As a last little note, so that it is VERY clear, I want to state that I am not bashing a club. The club is very helpful and filled with knowledgeable people that will go out of their way to help get a handler/dog to where they can go.

Somehow, in DISCUSSING things, here, or anywhere there is a tendancy to go hog wild and accuse anyone DISCUSSING something of bashing, or disrespecting. Disagreeing with something, anything is taboo, so of course, I get in trouble.

Most of what I said here pertained to my OVERALL perception of training dogs covering all of my time with the protection sports. I have always leaned towards getting the entry before going to accessories.


----------



## Lisa Maze (Mar 30, 2007)

Jeff,

Not that I am exactly the warm and fuzzy type but you do excel in insulting people and making enemies. I have a little talent in that arena too so I we have a bond.

That said, you took something out of context and in addition competely misunderstood it. Saying this technique is designed to slow down a dog's entry is like saying having a dog drag a tire or work on a bungee will slow down the entry. The point is to slow the dog down on this exercise so the decoy can teach what he wants to the dog.

Sorry, there is no dog in the club as fast as Villier. If I thought it was safe, I would ask you to do a flee just to get it on video. So far the only person in San Antonio I have felt comfortable doing any long sends on is Arturo. He has worked extensively with many very good French Ring trainers and has very good technique. He also knows his limitations and is humble so I trust him to keep my dog and himself safe. It is my responsibilty to make choices that protect my dog and also protect macho idiots that think they can catch any dog. Not that I am pointing a finger at you.

Maybe if Cari and I get carried away with the adult beverages one day I will lose a little judgement and let the beast play with you.

The most important rule in the list of rules is the one that states it is up to the judge to make the final call as to the conduct of the decoy. Despite all the whining and complaining about decoys holding dogs off with the accessory, the accessory must be penetrable and some part of the body must be accessible to the dog.

Watch this video posted by Lisa Geller of Moguez during the USMRA championships this year. He held off three of six MR 3 dogs including our little pet Loki (DIW). Yet, the judge allowed it and the strings of bottles were penetrable and there were areas of his body accessible to the dog. In Portugal he held off many dogs with similar technique and none of the panel of three judges reprimanded him.

http://www.youtube.com/watch?v=eFcgcBH2iDc

Funny, you are always berating USA decoys for being to soft and too slow but I don't see you out there showing us the way. I do hope you will join us at the decoy camp at the end of this year. You will have the opportunity to certify and show us what a true decoy looks like. 

I cannot disagree that MR in the USA has a long way to go. I hope you join us for the long haul and certify as a decoy and get your dog titled to level 3 so you can play with us in Europe. Poor old Feist needs to retire but someone has to represent. It sucked to see the weak spots in our training in Portugal but Feist's antics on and off the field made us the most photographed dog team at the event. The decoy that pointed out the weaknesses for us has also become a good friend. When he gives training advice on preparing a dog for high caliber work, I am going to listen.

You are my buddy Jeff but not the only one who deserves respect in the club. What you and I joke about in private and thr frustrations we share should only be posted on a public forum in a productive way. Pick on me, I am right back at you but some of the other folks in the club are just too easy targets.

BYW, I just had a root canal so tread lightly!

◆ **What to work on**:
[a] Can you return the passage of the dog-sport forum thread starting at "Funny, you are" and ending at "decoy looks like.", word for word?
[b] Could you continue the dog-sport forum thread past its final line?
The data plays no part in this.

◆ **Records**:
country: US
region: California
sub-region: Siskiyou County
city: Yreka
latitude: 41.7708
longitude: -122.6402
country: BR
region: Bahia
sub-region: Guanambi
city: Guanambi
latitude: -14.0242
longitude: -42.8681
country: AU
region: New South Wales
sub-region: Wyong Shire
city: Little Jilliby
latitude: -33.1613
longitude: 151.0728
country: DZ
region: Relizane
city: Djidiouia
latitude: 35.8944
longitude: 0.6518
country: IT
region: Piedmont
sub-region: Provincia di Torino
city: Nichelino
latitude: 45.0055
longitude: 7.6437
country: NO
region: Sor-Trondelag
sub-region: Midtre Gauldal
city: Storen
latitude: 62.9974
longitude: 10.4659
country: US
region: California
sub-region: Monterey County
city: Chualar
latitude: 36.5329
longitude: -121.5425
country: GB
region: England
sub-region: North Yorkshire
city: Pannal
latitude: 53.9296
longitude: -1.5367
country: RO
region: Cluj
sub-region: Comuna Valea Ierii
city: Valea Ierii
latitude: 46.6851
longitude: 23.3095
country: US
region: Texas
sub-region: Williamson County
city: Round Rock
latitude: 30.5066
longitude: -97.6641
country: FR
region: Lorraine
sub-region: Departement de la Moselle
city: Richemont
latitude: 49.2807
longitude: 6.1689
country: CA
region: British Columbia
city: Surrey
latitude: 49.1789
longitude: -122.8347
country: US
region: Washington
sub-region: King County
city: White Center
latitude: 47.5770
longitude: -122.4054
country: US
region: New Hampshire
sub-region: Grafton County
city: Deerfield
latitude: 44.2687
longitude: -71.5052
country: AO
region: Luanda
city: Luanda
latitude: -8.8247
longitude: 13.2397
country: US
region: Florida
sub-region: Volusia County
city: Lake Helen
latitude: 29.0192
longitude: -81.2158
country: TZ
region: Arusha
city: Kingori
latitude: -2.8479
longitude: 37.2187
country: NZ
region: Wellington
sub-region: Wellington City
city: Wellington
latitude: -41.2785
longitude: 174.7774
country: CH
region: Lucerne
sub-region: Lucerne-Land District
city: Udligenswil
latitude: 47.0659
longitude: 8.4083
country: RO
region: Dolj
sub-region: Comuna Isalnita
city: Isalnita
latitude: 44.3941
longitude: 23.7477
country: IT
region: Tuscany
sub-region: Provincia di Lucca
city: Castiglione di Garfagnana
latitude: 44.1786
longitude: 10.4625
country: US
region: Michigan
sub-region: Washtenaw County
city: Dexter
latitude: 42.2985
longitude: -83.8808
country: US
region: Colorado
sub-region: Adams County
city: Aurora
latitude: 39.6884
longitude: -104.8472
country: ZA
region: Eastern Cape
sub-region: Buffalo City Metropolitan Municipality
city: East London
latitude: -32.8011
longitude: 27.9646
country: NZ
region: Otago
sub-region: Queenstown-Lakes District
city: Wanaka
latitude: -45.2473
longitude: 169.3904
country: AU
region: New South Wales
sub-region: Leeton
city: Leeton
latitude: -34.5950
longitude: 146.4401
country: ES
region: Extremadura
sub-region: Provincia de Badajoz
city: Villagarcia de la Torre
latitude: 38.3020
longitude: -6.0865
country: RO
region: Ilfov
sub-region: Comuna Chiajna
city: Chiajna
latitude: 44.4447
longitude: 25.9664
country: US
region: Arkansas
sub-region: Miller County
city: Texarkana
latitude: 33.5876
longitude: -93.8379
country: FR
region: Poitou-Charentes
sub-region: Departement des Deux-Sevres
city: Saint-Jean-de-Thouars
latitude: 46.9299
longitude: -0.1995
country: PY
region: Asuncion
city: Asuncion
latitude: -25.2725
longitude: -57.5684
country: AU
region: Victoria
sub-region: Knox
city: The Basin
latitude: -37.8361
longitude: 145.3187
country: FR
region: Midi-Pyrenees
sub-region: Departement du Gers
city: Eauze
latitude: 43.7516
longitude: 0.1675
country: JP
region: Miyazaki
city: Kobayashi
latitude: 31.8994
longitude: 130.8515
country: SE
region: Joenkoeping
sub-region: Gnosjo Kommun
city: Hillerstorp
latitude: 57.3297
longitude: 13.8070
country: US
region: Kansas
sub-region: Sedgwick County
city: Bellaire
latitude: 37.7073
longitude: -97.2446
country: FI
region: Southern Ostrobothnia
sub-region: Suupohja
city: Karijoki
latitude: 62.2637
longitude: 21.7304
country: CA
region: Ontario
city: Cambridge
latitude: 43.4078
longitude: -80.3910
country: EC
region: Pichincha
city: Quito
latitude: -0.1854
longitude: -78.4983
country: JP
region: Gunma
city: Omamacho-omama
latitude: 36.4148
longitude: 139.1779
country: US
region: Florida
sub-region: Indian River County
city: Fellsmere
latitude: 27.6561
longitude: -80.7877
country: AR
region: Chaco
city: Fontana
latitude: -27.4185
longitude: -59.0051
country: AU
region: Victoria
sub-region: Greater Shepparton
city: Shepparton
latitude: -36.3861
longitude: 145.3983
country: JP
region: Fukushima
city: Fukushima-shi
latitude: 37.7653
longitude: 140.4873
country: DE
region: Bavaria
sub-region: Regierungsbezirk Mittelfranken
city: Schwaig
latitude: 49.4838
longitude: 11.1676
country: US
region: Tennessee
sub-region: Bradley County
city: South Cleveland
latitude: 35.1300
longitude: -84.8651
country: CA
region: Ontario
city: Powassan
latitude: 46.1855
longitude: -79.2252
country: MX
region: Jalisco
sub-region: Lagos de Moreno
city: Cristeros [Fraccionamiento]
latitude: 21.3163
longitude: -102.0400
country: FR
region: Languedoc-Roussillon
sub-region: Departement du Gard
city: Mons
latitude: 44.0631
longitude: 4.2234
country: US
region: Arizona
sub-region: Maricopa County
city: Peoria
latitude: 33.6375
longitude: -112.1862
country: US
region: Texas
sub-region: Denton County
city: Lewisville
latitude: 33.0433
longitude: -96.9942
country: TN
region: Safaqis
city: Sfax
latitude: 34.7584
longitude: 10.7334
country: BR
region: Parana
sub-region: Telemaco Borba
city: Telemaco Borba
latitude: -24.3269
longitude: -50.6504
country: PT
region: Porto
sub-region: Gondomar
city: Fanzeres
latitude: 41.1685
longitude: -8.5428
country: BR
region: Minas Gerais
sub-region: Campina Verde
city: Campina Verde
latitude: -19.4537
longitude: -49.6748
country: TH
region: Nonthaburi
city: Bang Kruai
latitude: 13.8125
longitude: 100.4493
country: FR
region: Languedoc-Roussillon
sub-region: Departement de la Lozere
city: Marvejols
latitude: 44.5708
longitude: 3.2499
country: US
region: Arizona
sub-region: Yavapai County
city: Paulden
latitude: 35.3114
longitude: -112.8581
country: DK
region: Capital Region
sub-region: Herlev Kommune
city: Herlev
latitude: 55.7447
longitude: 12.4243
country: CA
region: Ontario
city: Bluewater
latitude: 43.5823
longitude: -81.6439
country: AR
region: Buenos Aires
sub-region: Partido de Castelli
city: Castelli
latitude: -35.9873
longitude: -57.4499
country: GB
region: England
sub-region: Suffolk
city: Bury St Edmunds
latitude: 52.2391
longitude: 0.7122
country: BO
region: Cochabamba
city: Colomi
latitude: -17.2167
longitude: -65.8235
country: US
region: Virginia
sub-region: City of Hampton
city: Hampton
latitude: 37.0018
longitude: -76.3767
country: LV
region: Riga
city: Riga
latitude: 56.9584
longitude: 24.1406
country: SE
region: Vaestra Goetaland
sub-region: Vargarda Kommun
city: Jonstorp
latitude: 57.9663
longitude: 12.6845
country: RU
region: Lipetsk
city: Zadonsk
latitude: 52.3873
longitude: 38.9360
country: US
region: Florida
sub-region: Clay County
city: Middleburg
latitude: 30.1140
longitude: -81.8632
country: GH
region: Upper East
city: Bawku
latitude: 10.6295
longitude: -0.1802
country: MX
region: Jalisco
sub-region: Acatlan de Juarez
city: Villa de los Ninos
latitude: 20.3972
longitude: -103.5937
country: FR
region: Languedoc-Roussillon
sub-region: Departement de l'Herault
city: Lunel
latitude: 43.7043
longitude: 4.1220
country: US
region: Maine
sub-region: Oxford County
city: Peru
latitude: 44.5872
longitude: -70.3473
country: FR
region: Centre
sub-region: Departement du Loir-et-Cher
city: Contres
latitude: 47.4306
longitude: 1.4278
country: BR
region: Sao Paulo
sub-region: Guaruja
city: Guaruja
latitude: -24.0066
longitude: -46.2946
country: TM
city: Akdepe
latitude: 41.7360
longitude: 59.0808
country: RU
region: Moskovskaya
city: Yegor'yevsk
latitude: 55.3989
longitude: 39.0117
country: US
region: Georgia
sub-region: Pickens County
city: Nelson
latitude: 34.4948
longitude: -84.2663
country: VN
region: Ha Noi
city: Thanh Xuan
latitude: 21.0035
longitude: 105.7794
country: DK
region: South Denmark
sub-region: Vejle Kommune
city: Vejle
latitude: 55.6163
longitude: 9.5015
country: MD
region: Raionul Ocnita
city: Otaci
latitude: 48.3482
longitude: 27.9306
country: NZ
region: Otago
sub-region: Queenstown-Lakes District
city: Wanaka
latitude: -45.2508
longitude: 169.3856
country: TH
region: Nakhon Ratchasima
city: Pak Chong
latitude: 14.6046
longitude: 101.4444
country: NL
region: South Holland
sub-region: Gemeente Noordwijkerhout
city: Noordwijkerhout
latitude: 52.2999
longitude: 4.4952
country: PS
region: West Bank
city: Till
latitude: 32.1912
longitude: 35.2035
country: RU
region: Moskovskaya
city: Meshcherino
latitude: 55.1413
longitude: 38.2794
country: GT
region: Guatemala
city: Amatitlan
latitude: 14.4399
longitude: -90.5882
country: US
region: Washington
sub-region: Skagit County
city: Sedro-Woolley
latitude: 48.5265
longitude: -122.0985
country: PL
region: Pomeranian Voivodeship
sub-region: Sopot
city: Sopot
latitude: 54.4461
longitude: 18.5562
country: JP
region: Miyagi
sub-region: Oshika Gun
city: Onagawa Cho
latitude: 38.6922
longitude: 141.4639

◆ **Final answers**:
[a]
Funny, you are always berating USA decoys for being to soft and too slow but I don't see you out there showing us the way. I do hope you will join us at the decoy camp at the end of this year. You will have the opportunity to certify and show us what a true decoy looks like.

[b]
----------



## Ann Putegnat (Mar 11, 2008)

Lisa said it pretty well. You discuss whatever you want to discuss here, Jeff. What you cannot do is bash our club. There are only so many bridges that you can burn here. Especially considering that at least three club people have gone well out of their way to go pick you up so you can come to this club to have more fodder for your internet ramblings. You are more than welcome to discuss other places you have been, if you choose. But no further criticism of this club will be tolerated. This is not an invitation to spar. No need to answer this post.


----------



## Jeff Oehlsen (Apr 7, 2006)

Quote: If I thought it was safe, I would ask you to do a flee just to get it on video.

It will be fine, apparently you are under the mistaken impression that I cannot catch a dog on the flee. Anytime you would like, I will catch the dog on a flee, and you can videotape it all you want. It will be fine, and you can post it wherever you would like. The safety excuse is REALLY lame. If I was so unsafe, then I would not be out there catching dogs. It is a nice little way to imply that I cannot work dogs though. Bravo!

Quote: Funny, you are always berating USA decoys for being to soft and too slow but I don't see you out there showing us the way. I do hope you will join us at the decoy camp at the end of this year. You will have the opportunity to certify and show us what a true decoy looks like.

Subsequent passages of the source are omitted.